BEGIN

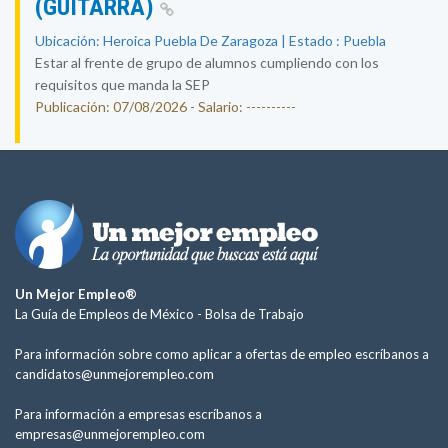
(GUITARRA)
Ubicación: Heroica Puebla De Zaragoza | Estado : Puebla
Estar al frente de grupo de alumnos cumpliendo con los
requisitos que manda la SEP
Publicación: 07/08/2026 - Salario: ----------
Un Mejor Empleo®
La Guía de Empleos de México -
Bolsa de Trabajo
Para información sobre como aplicar a ofertas de empleo escríbanos a
candidatos@unmejorempleo.com
Para información a empresas escríbanos a
empresas@unmejorempleo.com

END

Brief
Write out the text of the listing above line for line, leaving out the pictures.

Expected output
(GUITARRA)
Ubicación: Heroica Puebla De Zaragoza | Estado : Puebla
Estar al frente de grupo de alumnos cumpliendo con los
requisitos que manda la SEP
Publicación: 07/08/2026 - Salario: ----------
Un Mejor Empleo®
La Guía de Empleos de México -
Bolsa de Trabajo
Para información sobre como aplicar a ofertas de empleo escríbanos a
candidatos@unmejorempleo.com
Para información a empresas escríbanos a
empresas@unmejorempleo.com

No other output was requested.